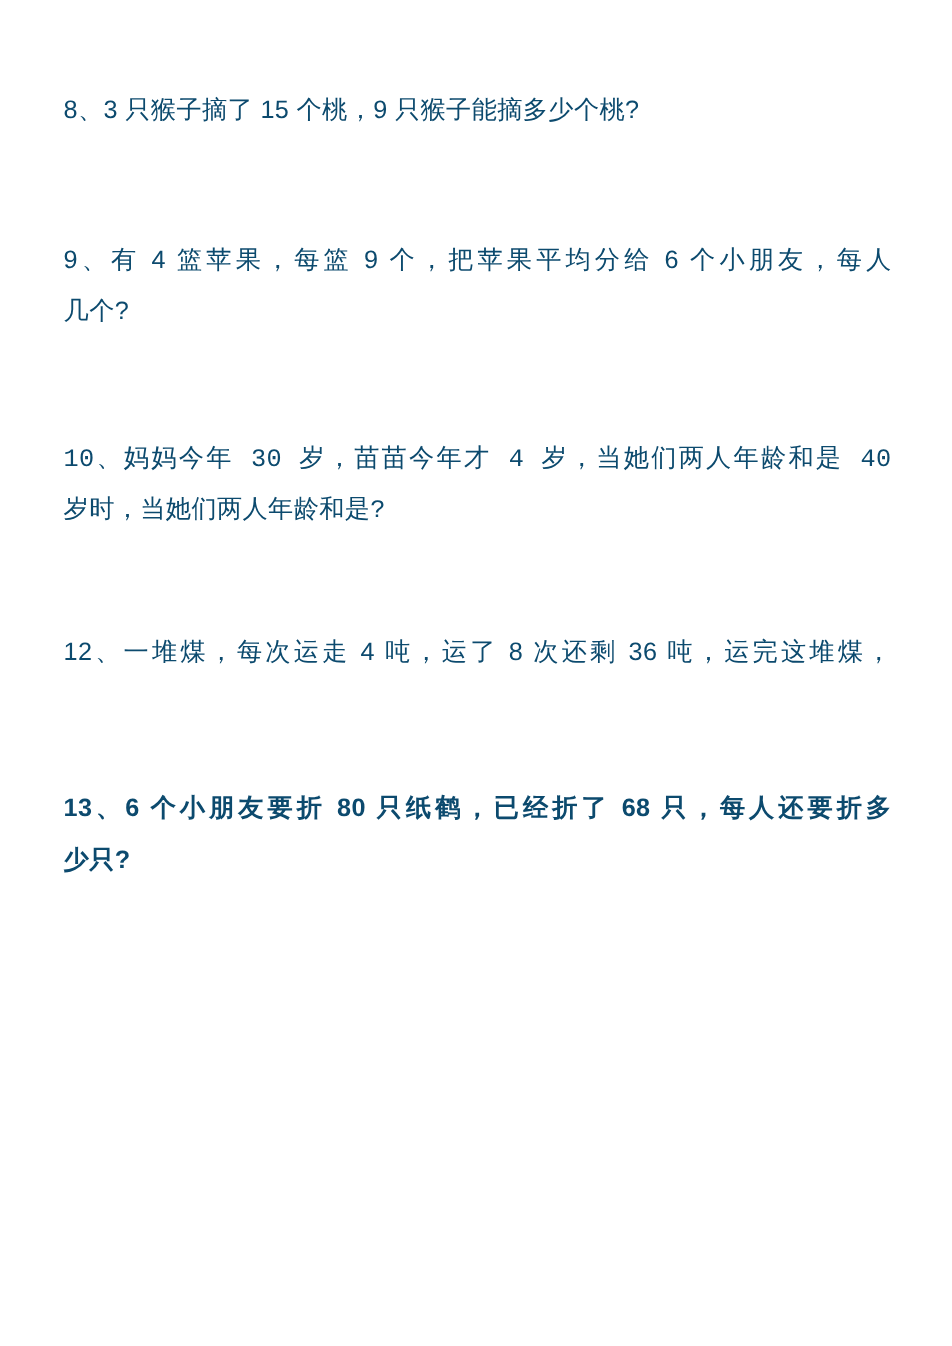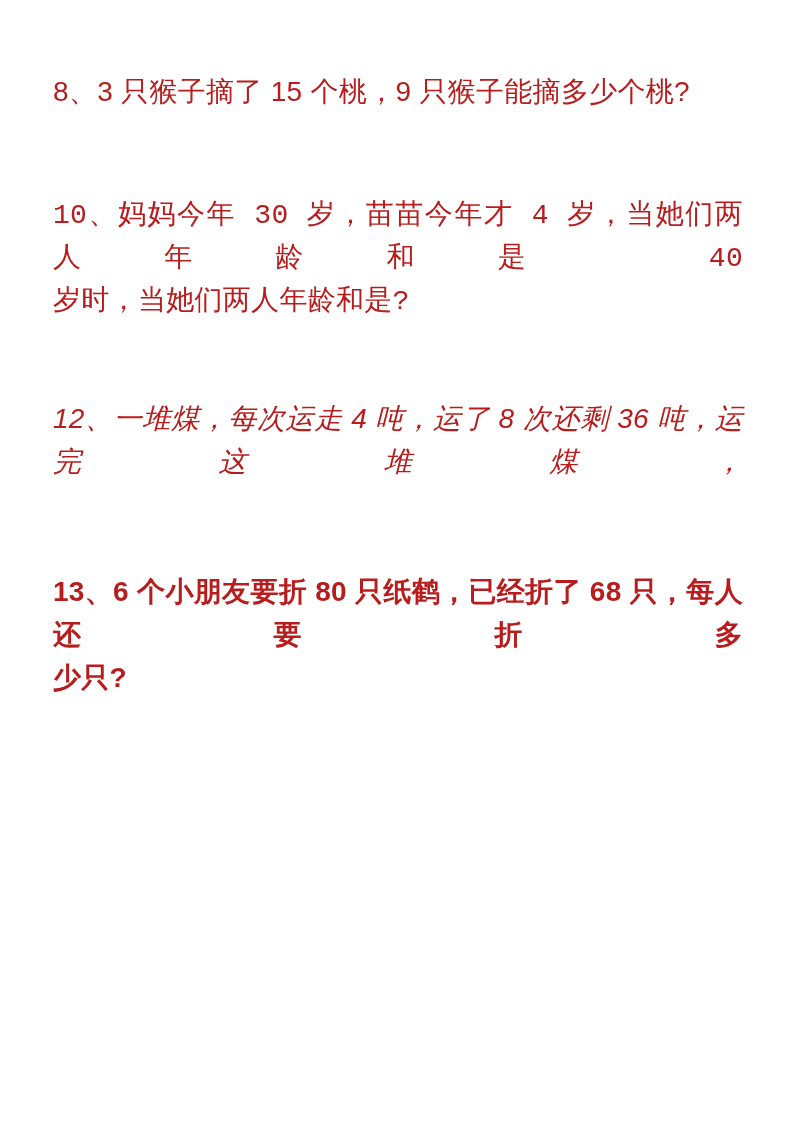--- a/index.html
+++ b/index.html
@@ -19,45 +19,49 @@
     height: 1122px;
     padding: 70px 50px 0 53px;
     background: #ffffff;
     color: #000000;
     overflow: hidden;
   }
   .problem {
     margin: 0;
   }
   .line {
-    font-size: 28px;
+    font-size: 21px;
     line-height: 43px;
-    color: #b91c1c;
+    color: #0c4a6e;
     letter-spacing: 0.3px;
   }
   
   .line.full {
     text-align: justify;
     text-align-last: justify;
   }
   .p9  { margin-top: 82px; }
   .p10 { margin-top: 81px; font-family: Liberation Mono, monospace; }
   .p11 { margin-top: 41px; }
-  .p12 { margin-top: 74px; font-style: italic; }
+  .p12 { margin-top: 74px; }
   .p13 { margin-top: 87px; font-weight: bold; }
 </style>
 </head>
 <body>
 
 <div class="page">
 
   <section class="problem p8">
     <div class="line">8、3 只猴子摘了 15 个桃，9 只猴子能摘多少个桃?</div>
   </section>
 
+  <section class="problem p9">
+    <div class="line full">9、有 4 篮苹果，每篮 9 个，把苹果平均分给 6 个小朋友，每人</div>
+    <div class="line">几个?</div>
+  </section>
 
   <section class="problem p10">
     <div class="line full">10、妈妈今年 30 岁，苗苗今年才 4 岁，当她们两人年龄和是 40</div>
     <div class="line">岁时，当她们两人年龄和是?</div>
   </section>
 
   <section class="problem p11">
   </section>
 
   <section class="problem p12">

▸ REQUIRED WORK:
Give back the material above word for word; no picture belongs in it.

▸ ANSWER TO THIS EXERCISE:
--- a/index.html
+++ b/index.html
@@ -19,45 +19,49 @@
     height: 1122px;
     padding: 70px 50px 0 53px;
     background: #ffffff;
     color: #000000;
     overflow: hidden;
   }
   .problem {
     margin: 0;
   }
   .line {
-    font-size: 28px;
+    font-size: 21px;
     line-height: 43px;
-    color: #b91c1c;
+    color: #0c4a6e;
     letter-spacing: 0.3px;
   }
   
   .line.full {
     text-align: justify;
     text-align-last: justify;
   }
   .p9  { margin-top: 82px; }
   .p10 { margin-top: 81px; font-family: Liberation Mono, monospace; }
   .p11 { margin-top: 41px; }
-  .p12 { margin-top: 74px; font-style: italic; }
+  .p12 { margin-top: 74px; }
   .p13 { margin-top: 87px; font-weight: bold; }
 </style>
 </head>
 <body>
 
 <div class="page">
 
   <section class="problem p8">
     <div class="line">8、3 只猴子摘了 15 个桃，9 只猴子能摘多少个桃?</div>
   </section>
 
+  <section class="problem p9">
+    <div class="line full">9、有 4 篮苹果，每篮 9 个，把苹果平均分给 6 个小朋友，每人</div>
+    <div class="line">几个?</div>
+  </section>
 
   <section class="problem p10">
     <div class="line full">10、妈妈今年 30 岁，苗苗今年才 4 岁，当她们两人年龄和是 40</div>
     <div class="line">岁时，当她们两人年龄和是?</div>
   </section>
 
   <section class="problem p11">
   </section>
 
   <section class="problem p12">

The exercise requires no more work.